■ Work required
In full and without change, retype the records.
--------------------------------------------------
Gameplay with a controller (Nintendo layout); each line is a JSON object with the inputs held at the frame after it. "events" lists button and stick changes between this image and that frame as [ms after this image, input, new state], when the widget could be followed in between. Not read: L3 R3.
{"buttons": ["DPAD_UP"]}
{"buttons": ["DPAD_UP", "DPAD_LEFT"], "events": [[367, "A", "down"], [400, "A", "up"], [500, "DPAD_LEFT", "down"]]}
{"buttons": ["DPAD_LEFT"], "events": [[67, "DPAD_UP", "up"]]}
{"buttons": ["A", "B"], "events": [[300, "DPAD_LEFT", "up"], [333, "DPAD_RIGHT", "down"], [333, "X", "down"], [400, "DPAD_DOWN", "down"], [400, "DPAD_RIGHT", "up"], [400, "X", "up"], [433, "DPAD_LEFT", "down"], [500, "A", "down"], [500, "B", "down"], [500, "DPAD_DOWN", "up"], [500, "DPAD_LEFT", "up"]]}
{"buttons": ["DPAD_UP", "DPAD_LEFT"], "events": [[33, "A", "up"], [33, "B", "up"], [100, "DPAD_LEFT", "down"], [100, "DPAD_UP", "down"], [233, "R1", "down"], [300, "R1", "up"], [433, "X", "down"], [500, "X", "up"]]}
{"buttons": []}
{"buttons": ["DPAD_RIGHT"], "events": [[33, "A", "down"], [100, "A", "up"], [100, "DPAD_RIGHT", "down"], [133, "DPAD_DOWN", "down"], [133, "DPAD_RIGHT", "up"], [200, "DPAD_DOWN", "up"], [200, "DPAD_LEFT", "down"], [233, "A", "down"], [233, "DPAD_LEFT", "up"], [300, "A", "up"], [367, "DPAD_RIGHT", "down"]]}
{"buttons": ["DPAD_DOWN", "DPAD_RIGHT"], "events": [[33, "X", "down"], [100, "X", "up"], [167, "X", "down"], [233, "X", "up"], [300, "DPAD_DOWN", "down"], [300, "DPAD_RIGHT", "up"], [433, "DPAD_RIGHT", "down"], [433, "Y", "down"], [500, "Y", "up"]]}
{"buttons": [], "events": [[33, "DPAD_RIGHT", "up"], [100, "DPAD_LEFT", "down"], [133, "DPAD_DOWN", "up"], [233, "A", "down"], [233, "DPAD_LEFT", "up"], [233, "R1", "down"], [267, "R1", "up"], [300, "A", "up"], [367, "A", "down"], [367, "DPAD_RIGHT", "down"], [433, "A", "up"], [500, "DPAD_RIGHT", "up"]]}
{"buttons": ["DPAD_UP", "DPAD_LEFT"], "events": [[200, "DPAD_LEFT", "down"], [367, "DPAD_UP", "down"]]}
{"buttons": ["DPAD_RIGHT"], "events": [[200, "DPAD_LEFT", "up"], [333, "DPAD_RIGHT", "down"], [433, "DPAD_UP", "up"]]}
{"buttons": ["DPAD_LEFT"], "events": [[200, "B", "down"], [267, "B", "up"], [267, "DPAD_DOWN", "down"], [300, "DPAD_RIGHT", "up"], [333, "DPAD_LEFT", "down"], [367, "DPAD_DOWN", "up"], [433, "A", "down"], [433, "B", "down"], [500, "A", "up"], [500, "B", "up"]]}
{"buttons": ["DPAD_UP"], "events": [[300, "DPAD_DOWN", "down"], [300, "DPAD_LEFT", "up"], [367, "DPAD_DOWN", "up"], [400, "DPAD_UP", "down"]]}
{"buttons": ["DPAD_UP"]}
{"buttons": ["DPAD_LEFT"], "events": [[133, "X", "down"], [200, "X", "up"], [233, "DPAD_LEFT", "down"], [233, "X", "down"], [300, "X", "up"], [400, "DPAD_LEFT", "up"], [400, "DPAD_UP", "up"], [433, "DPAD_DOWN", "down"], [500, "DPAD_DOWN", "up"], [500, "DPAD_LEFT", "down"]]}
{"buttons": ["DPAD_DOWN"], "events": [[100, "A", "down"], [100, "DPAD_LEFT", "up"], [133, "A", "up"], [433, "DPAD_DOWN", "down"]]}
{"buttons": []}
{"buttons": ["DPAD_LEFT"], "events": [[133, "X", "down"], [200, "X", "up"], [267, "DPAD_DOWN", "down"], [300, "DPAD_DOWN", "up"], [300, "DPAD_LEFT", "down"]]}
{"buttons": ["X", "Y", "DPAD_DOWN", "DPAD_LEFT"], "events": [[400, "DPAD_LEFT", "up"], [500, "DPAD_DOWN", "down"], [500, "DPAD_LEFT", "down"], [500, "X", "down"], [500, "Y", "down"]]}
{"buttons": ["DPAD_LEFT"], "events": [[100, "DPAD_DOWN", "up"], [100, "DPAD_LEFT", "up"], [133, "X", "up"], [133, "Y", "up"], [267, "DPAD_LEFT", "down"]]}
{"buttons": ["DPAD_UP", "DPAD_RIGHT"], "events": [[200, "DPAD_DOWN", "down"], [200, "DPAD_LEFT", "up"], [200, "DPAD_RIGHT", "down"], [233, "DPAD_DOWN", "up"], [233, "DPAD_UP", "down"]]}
--------------------------------------------------
■ Output for this exercise
Gameplay with a controller (Nintendo layout); each line is a JSON object with the inputs held at the frame after it. "events" lists button and stick changes between this image and that frame as [ms after this image, input, new state], when the widget could be followed in between. Not read: L3 R3.
{"buttons": ["DPAD_UP"]}
{"buttons": ["DPAD_UP", "DPAD_LEFT"], "events": [[367, "A", "down"], [400, "A", "up"], [500, "DPAD_LEFT", "down"]]}
{"buttons": ["DPAD_LEFT"], "events": [[67, "DPAD_UP", "up"]]}
{"buttons": ["A", "B"], "events": [[300, "DPAD_LEFT", "up"], [333, "DPAD_RIGHT", "down"], [333, "X", "down"], [400, "DPAD_DOWN", "down"], [400, "DPAD_RIGHT", "up"], [400, "X", "up"], [433, "DPAD_LEFT", "down"], [500, "A", "down"], [500, "B", "down"], [500, "DPAD_DOWN", "up"], [500, "DPAD_LEFT", "up"]]}
{"buttons": ["DPAD_UP", "DPAD_LEFT"], "events": [[33, "A", "up"], [33, "B", "up"], [100, "DPAD_LEFT", "down"], [100, "DPAD_UP", "down"], [233, "R1", "down"], [300, "R1", "up"], [433, "X", "down"], [500, "X", "up"]]}
{"buttons": []}
{"buttons": ["DPAD_RIGHT"], "events": [[33, "A", "down"], [100, "A", "up"], [100, "DPAD_RIGHT", "down"], [133, "DPAD_DOWN", "down"], [133, "DPAD_RIGHT", "up"], [200, "DPAD_DOWN", "up"], [200, "DPAD_LEFT", "down"], [233, "A", "down"], [233, "DPAD_LEFT", "up"], [300, "A", "up"], [367, "DPAD_RIGHT", "down"]]}
{"buttons": ["DPAD_DOWN", "DPAD_RIGHT"], "events": [[33, "X", "down"], [100, "X", "up"], [167, "X", "down"], [233, "X", "up"], [300, "DPAD_DOWN", "down"], [300, "DPAD_RIGHT", "up"], [433, "DPAD_RIGHT", "down"], [433, "Y", "down"], [500, "Y", "up"]]}
{"buttons": [], "events": [[33, "DPAD_RIGHT", "up"], [100, "DPAD_LEFT", "down"], [133, "DPAD_DOWN", "up"], [233, "A", "down"], [233, "DPAD_LEFT", "up"], [233, "R1", "down"], [267, "R1", "up"], [300, "A", "up"], [367, "A", "down"], [367, "DPAD_RIGHT", "down"], [433, "A", "up"], [500, "DPAD_RIGHT", "up"]]}
{"buttons": ["DPAD_UP", "DPAD_LEFT"], "events": [[200, "DPAD_LEFT", "down"], [367, "DPAD_UP", "down"]]}
{"buttons": ["DPAD_RIGHT"], "events": [[200, "DPAD_LEFT", "up"], [333, "DPAD_RIGHT", "down"], [433, "DPAD_UP", "up"]]}
{"buttons": ["DPAD_LEFT"], "events": [[200, "B", "down"], [267, "B", "up"], [267, "DPAD_DOWN", "down"], [300, "DPAD_RIGHT", "up"], [333, "DPAD_LEFT", "down"], [367, "DPAD_DOWN", "up"], [433, "A", "down"], [433, "B", "down"], [500, "A", "up"], [500, "B", "up"]]}
{"buttons": ["DPAD_UP"], "events": [[300, "DPAD_DOWN", "down"], [300, "DPAD_LEFT", "up"], [367, "DPAD_DOWN", "up"], [400, "DPAD_UP", "down"]]}
{"buttons": ["DPAD_UP"]}
{"buttons": ["DPAD_LEFT"], "events": [[133, "X", "down"], [200, "X", "up"], [233, "DPAD_LEFT", "down"], [233, "X", "down"], [300, "X", "up"], [400, "DPAD_LEFT", "up"], [400, "DPAD_UP", "up"], [433, "DPAD_DOWN", "down"], [500, "DPAD_DOWN", "up"], [500, "DPAD_LEFT", "down"]]}
{"buttons": ["DPAD_DOWN"], "events": [[100, "A", "down"], [100, "DPAD_LEFT", "up"], [133, "A", "up"], [433, "DPAD_DOWN", "down"]]}
{"buttons": []}
{"buttons": ["DPAD_LEFT"], "events": [[133, "X", "down"], [200, "X", "up"], [267, "DPAD_DOWN", "down"], [300, "DPAD_DOWN", "up"], [300, "DPAD_LEFT", "down"]]}
{"buttons": ["X", "Y", "DPAD_DOWN", "DPAD_LEFT"], "events": [[400, "DPAD_LEFT", "up"], [500, "DPAD_DOWN", "down"], [500, "DPAD_LEFT", "down"], [500, "X", "down"], [500, "Y", "down"]]}
{"buttons": ["DPAD_LEFT"], "events": [[100, "DPAD_DOWN", "up"], [100, "DPAD_LEFT", "up"], [133, "X", "up"], [133, "Y", "up"], [267, "DPAD_LEFT", "down"]]}
{"buttons": ["DPAD_UP", "DPAD_RIGHT"], "events": [[200, "DPAD_DOWN", "down"], [200, "DPAD_LEFT", "up"], [200, "DPAD_RIGHT", "down"], [233, "DPAD_DOWN", "up"], [233, "DPAD_UP", "down"]]}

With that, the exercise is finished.